Behavior of Sn-Ag-Cu Solder Bumps During Thermal Cycling

Abstract

The present study investigates the microstructural evolution of Sn-Ag-Cu (SAC) solder joints subjected to thermal cycling, with emphasis on recrystallization and grain orientation. Thermal cycling is the main failure source in reliability tests of electronic devices, yet its microstructural effects remain insufficiently understood. Although numerous studies have examined solder joint fatigue using numerical modeling, the early microstructural changes are often overlooked. To address this gap, the present work characterizes experimentally stages of thermal-cycling-induced microstructural evolution.

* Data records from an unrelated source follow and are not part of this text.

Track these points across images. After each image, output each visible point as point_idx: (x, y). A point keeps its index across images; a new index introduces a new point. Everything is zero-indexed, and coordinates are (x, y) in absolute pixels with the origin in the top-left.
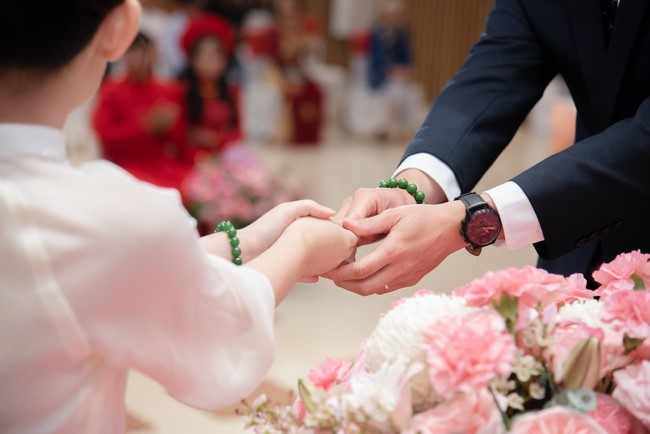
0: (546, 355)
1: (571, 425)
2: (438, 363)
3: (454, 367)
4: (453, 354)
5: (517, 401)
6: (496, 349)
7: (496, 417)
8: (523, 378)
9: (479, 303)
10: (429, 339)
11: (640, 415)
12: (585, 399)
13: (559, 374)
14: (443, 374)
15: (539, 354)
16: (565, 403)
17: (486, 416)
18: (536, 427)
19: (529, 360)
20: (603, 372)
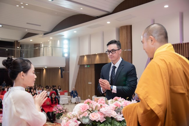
0: (93, 108)
1: (95, 114)
2: (81, 109)
3: (83, 109)
4: (83, 107)
5: (90, 113)
6: (87, 106)
7: (88, 114)
8: (90, 110)
9: (85, 103)
10: (80, 107)
11: (102, 112)
12: (97, 111)
13: (94, 109)
14: (82, 110)
15: (92, 108)
16: (95, 112)
17: (87, 114)
18: (92, 114)
19: (91, 108)
20: (98, 109)
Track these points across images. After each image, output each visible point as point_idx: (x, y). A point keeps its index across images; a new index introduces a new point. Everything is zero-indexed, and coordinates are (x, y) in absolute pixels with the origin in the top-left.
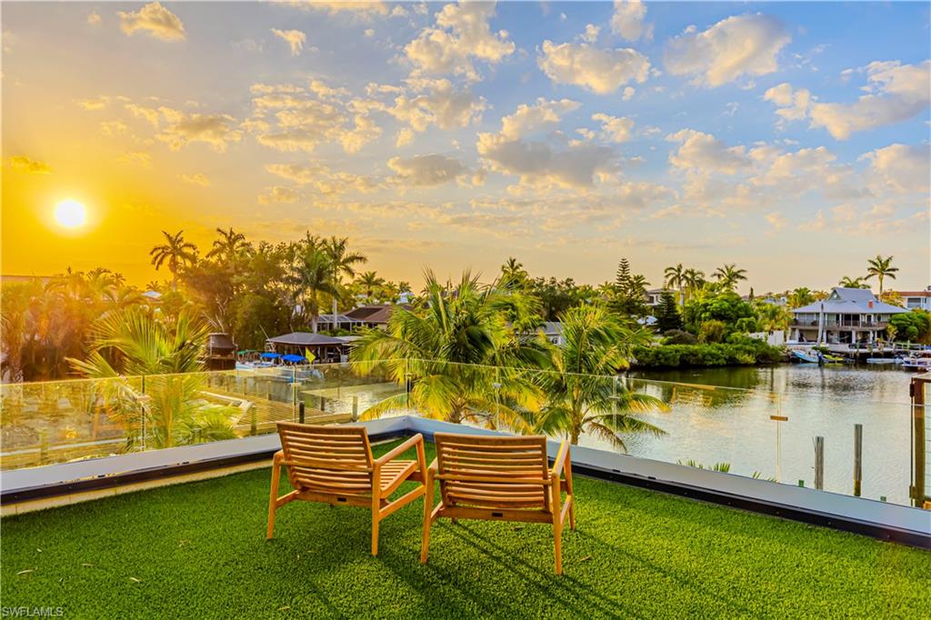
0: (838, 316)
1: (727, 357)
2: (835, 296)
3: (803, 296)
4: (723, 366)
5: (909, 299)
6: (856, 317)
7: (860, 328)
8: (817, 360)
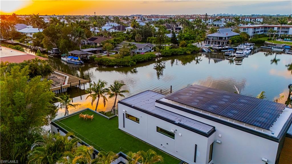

The evolution of SAC solder joints was characterized using Electron Backscatter Diffraction (EBSD) on two sets of samples. (i) joints thermally cycled for an increasing number of cycles and subsequently cross sectioned, and (ii) pre-cross-sectioned joints analyzed after consecutive rounds of cycling. Two distinct recrystallization mechanisms, namely primary and continuous dynamic, were identified, stabilizing after three thermal cycling stages. Grain rotation toward the [001]Sn-substrate angle and activation of slip systems 4, 6, and 10 suggest a strong link to the initial reflow texture. Moreover, IMC coarsening which facilitates grain boundary unpinning and promotes crack initiation, was also observed. Recrystallized grains exhibited a decrease in Young's Modulus, likely associated with orientation effects.
Calculation of Geometrically Necessary Dislocation (GND) density and Stored Energy Density (SED), with the aim to link EBSD and numerical modeling, while adequate for a first estimation, showcases the need for improved integration methods. Finally, the use of pre-cross-sectioned samples for in situ study of microstructural evolution is not recommended due to stress relaxation effects.